Today’s Wonder of the Day was inspired by Wonder Friend. Wonder Friend Wonders, “What is couscous?” Thanks for WONDERing with us, Wonder Friend!

Different parts of the world are known for different foods. If you went to Italy, you might expect to eat what? Pasta, of course! What about the area of the world you live in? If someone came to visit you, what kinds of foods would you feed them?

Have you ever thought about taking a trip to Northern Africa? Just think about all the wonderful sights you might be able to see in places like Morocco, Algeria, Tunisia and Libya! Even better, think about all the awesome foods you would be able to try.

One of the foods you'd definitely be eating quite a bit of is couscous. In some areas of the world, you might see it spelled kuskus. But what exactly is couscous?

Couscous is a staple pasta dish that is an important part of many meals in Northern Africa. Couscous is also eaten all around the world, as it has been shared with other parts of the world that have grown to enjoy the tasty dish.

The earliest known recipe for couscous comes from a 13th century Moroccan cookbook. Couscous is still known as the Moroccan national dish.

Couscous is made from semolina, which is the hard part of the grain of hard wheat. Water is used to bind two different sizes of the husked and crushed semolina. Unlike other types of pasta you may be familiar with, couscous resembles small pellets.

To make couscous, cooks sprinkle water over the semolina and use their hands to roll it into small pellets. They then sprinkle the pellets with dry flour to keep them from sticking together.

The pellets are then run through a sieve, which separates out the pellets that are too small. These leftover pellets are rolled again to form larger pellets and sprinkled with flour again. This continues until all the semolina has been formed into pellets of couscous.

As you might imagine, this can take a lot of time. In the old days, groups of women would gather together to make large batches of couscous over the course of several days. Most couscous today is made by machines in factories.

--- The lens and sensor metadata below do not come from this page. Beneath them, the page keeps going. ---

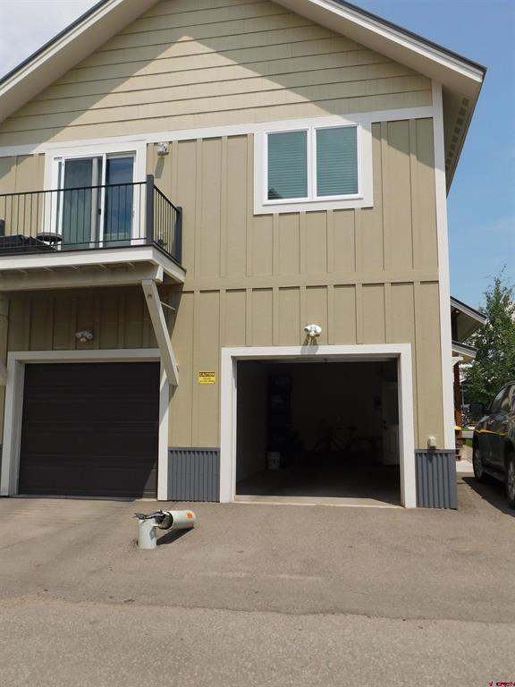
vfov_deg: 60.0
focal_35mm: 30
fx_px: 595
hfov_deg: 46.8
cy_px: 344
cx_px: 258
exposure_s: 1/640
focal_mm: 5.3
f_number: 6.4
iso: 125
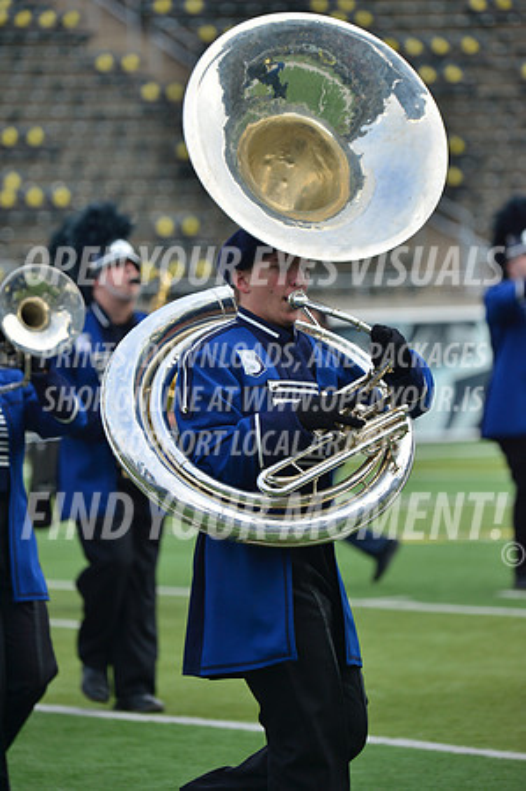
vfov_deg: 8.2
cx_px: 263
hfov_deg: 5.5
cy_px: 396
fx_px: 5491
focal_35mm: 250
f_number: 5.6
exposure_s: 1/1000
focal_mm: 250
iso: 200
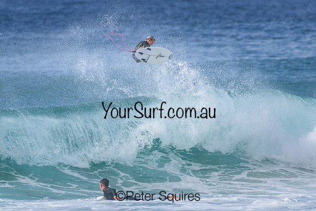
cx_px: 158
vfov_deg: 1.4
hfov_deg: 2.1
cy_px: 106
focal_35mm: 1000
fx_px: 8779
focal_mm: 1000
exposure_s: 1/2000
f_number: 11
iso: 800
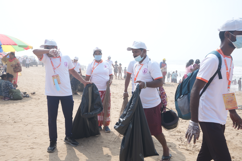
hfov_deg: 54.4
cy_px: 80
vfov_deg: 37.9
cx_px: 121
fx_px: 235
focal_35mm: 35
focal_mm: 35
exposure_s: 1/250
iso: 200
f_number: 9.5
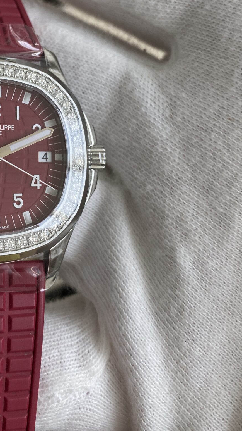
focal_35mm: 47
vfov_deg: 42.4
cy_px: 109
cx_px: 30
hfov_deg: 24.8
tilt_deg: -52.1
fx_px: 536
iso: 80
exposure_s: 1/122
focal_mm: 4.25
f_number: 1.8
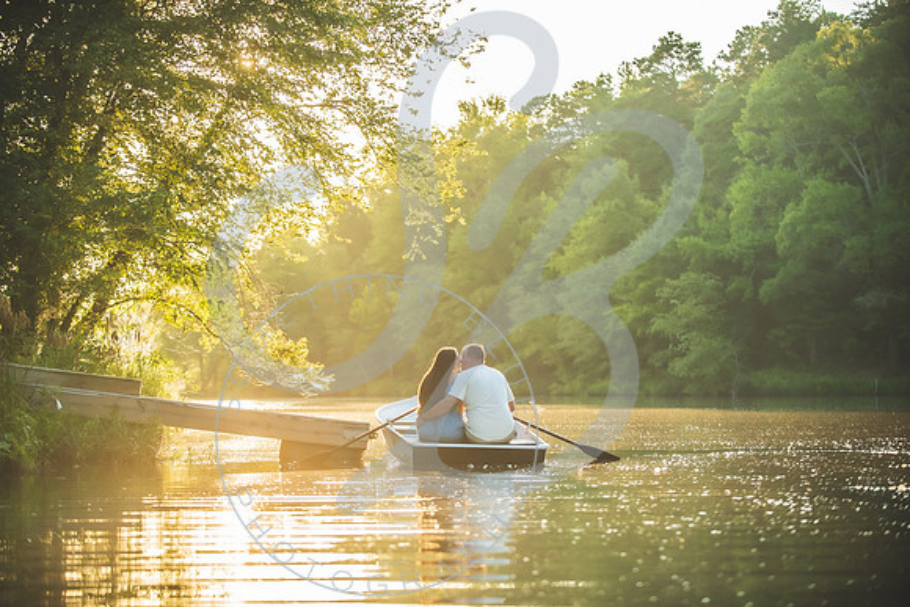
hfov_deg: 20.8
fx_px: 2478
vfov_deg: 14.0
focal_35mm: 98
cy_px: 304
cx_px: 455
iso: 200
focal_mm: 98
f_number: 2.8
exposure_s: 1/400
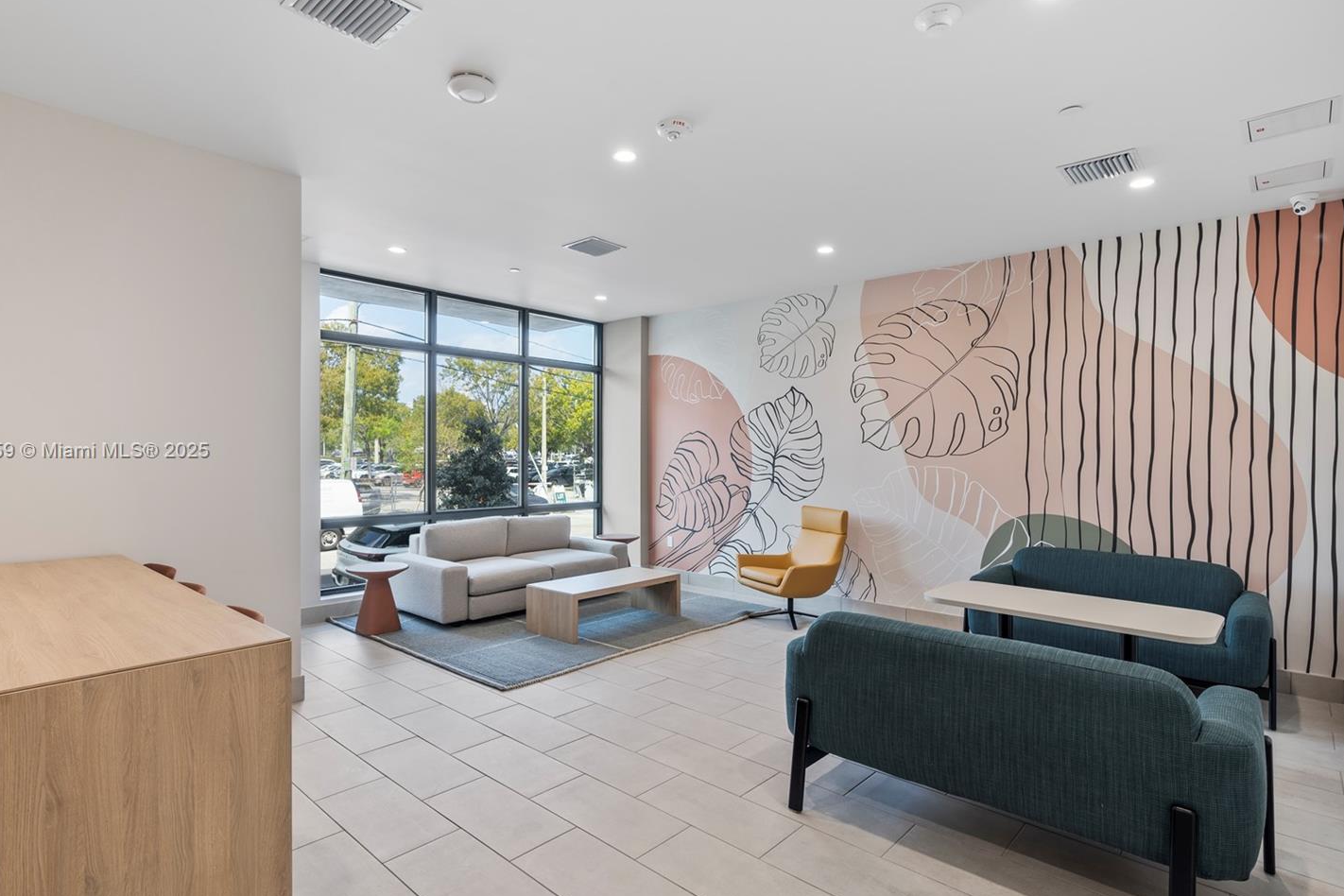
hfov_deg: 90.0
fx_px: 672
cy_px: 452
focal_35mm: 18
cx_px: 663
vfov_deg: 67.4
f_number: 9
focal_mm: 16
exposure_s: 1/2
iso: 100
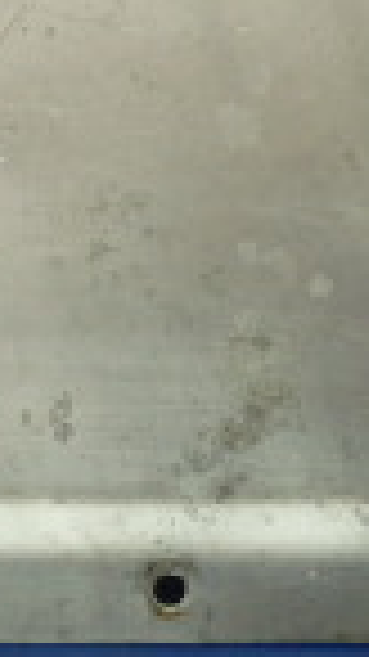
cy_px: -369
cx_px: -130
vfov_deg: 14.7
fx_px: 2334
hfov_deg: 8.9
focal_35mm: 134
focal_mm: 5
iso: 200
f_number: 3.9
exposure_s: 1/50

The finished, dried couscous is cooked using a steamer, so that it turns out light and fluffy. Couscous is usually eaten with a meat or vegetable stew served over it. Today, couscous is popular in many countries around the world, including France, Spain, Portugal, Italy and Greece.

You can find instant couscous in most grocery stores today. It's pre-steamed and dried and just requires you to add boiling water and a few ingredients. Plus, it's good for you! Couscous is one of the healthiest grain products and has more vitamins than most other pastas.